By Tim Machi
It has become easy, even fashionable for men to 'hate' Jimmy Gathu - he of the ...Wachana na Mpango wa Kando (affair-on-the-side) fame.
He burst into our living rooms like a bad cold and since then, he has made it his habit to show up daily at the most inappropriate of hours — during family meals.
In his latest promo against the affair-on-the-side, Jimmy Gathu has introduced an extra dimension — calculating the cost of running such illicit affairs.
In this promo, he chances upon a couple in a room, visibly exhausted, apparently after a session of the ‘mischievous’ rendezvous.

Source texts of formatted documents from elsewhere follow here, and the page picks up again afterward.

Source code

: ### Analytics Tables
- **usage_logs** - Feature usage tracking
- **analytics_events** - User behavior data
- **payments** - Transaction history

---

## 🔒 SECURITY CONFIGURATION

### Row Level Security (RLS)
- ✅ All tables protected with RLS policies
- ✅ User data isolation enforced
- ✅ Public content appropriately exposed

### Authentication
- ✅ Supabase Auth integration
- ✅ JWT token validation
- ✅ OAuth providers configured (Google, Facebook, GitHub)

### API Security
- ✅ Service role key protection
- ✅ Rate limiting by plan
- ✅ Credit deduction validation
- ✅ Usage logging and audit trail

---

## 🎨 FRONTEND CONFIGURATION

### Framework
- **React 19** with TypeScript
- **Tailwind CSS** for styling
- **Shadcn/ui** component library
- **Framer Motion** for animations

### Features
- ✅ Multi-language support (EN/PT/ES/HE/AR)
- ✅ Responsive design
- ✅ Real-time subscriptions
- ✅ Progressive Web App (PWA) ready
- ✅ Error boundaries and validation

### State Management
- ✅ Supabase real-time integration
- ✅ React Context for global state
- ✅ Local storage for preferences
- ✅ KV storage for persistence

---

While the girl snoozes after an exacting ‘tournament’ or so we are made to believe, the man is startled to find Jimmy sauntering into his room.
Armed with what is now (in) famously called the cheating calculator, Jimmy goes on to compute how much this ‘clande’ is costing the guy, arriving at a sum of just over Sh30,000 per month.

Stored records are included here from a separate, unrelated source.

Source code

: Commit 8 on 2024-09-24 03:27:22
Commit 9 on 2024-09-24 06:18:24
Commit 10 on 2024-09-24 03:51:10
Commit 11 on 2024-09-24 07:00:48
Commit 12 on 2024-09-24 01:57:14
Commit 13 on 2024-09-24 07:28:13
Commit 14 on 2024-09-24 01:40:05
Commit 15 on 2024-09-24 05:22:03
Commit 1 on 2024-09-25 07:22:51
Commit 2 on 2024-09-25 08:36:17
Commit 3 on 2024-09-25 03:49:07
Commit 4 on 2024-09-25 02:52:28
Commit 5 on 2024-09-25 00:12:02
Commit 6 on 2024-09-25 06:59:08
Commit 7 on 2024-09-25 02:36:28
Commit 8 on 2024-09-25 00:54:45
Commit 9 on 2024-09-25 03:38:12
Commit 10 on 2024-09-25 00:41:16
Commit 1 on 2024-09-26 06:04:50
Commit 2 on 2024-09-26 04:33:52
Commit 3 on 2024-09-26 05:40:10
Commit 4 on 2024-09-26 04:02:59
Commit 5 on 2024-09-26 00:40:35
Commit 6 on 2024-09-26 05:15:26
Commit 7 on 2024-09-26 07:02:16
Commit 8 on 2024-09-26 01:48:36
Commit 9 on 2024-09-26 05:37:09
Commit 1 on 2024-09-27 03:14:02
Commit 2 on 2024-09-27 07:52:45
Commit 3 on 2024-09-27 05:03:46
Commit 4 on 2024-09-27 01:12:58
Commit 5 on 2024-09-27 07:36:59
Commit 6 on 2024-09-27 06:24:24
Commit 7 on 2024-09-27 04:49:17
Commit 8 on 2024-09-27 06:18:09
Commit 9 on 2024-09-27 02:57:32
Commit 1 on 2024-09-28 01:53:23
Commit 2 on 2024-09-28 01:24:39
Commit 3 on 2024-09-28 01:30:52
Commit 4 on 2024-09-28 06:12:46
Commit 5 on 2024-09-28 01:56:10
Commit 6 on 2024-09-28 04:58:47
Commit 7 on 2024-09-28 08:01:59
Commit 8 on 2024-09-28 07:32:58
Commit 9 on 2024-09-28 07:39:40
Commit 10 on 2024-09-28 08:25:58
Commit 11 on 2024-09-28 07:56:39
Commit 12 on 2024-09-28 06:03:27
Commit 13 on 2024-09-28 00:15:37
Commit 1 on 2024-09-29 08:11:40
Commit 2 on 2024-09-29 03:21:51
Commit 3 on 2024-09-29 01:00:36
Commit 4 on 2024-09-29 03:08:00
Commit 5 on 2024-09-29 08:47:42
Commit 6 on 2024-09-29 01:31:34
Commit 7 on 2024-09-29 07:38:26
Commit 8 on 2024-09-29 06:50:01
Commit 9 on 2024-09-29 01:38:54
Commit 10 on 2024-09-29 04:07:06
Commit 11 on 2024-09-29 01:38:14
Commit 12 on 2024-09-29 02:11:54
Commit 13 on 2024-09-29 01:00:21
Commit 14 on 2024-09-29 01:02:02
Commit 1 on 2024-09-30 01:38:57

The irony is that the philandering guy cannot provide for his own family.
Realising the folly of his appetite for the thrill of the loins, the guy jumps out of bed and walks out on the girl — only to realise that Jimmy is an illusion of his mind.
The message is delivered home, though. The commercial brings to mind the fact that it does cost to have an illicit affair, and that people should keep that in mind, but perhaps that is where the real message is lost.
With this singular act of putting men on the spot, Jimmy Gathu is a ‘wanted’ man.
His piercing look and the reverberating voice have broken through the initial veil of indifference.
Mathews Makanda and Anthony Kutiri are friends, at least according to Facebook — Zuckerberg’s social media behemoth. Schoolmates who have since coasted into diametrical political aisles, in Jimmy Gathu, the two have found the unity of purpose. He is a common ‘enemy’. They can no longer afford to ignore ‘Pastor’ Jimmy Gathu’s exhortation to walk the straight and narrow.
"Only last week during family dinner, I had to stammer through finding a somewhat fitting explanation to what Mpango wa Kando is to my prying children," says Makanda, a business consultant in Nairobi.
Uneasy as the subject may seem, such scenarios are not particular to Makanda.
In fact, many parents have told of embarrassing stories when they had to find an innocent definition of Jimmy’s sermon to their impressionable children.
The promo has left men — both innocent and cheats alike — bewildered as their wives and partners peer into their eyes as if scanning for some truth, even the lightest shade of guilt, if any.
"You don’t have to be guilty, the advert is simply arresting," says Kutiri.
And if Jimmy Gathu thought he had the women on his side, not anymore. They have since started reading too much into what he says.
In a recent post on County411 — a rabble-rousing Facebook wall, Jael Nasimiyu questioned the exact thrust of Mpango wa Kando advert.
"Help me understand Jimmy’s Mpango wa Kando advert," she said in a post.
"Is it just my imagination or the ad implies that as long as money is not an issue, one can string along as many affairs as possible?" she posed.
This is something Jimmy will hopefully seek to address in his next ad. The original message must NEVER disappear under beautiful packaging.
Meanwhile, the pimping Katia ad will do well to pick a lesson or two from our embattled Deputy Chief Justice Nancy Baraza.
The advertiser "must just know people", at least her customers. That we share the same the advertiser’s services does not necessarily mean we share the same appetites.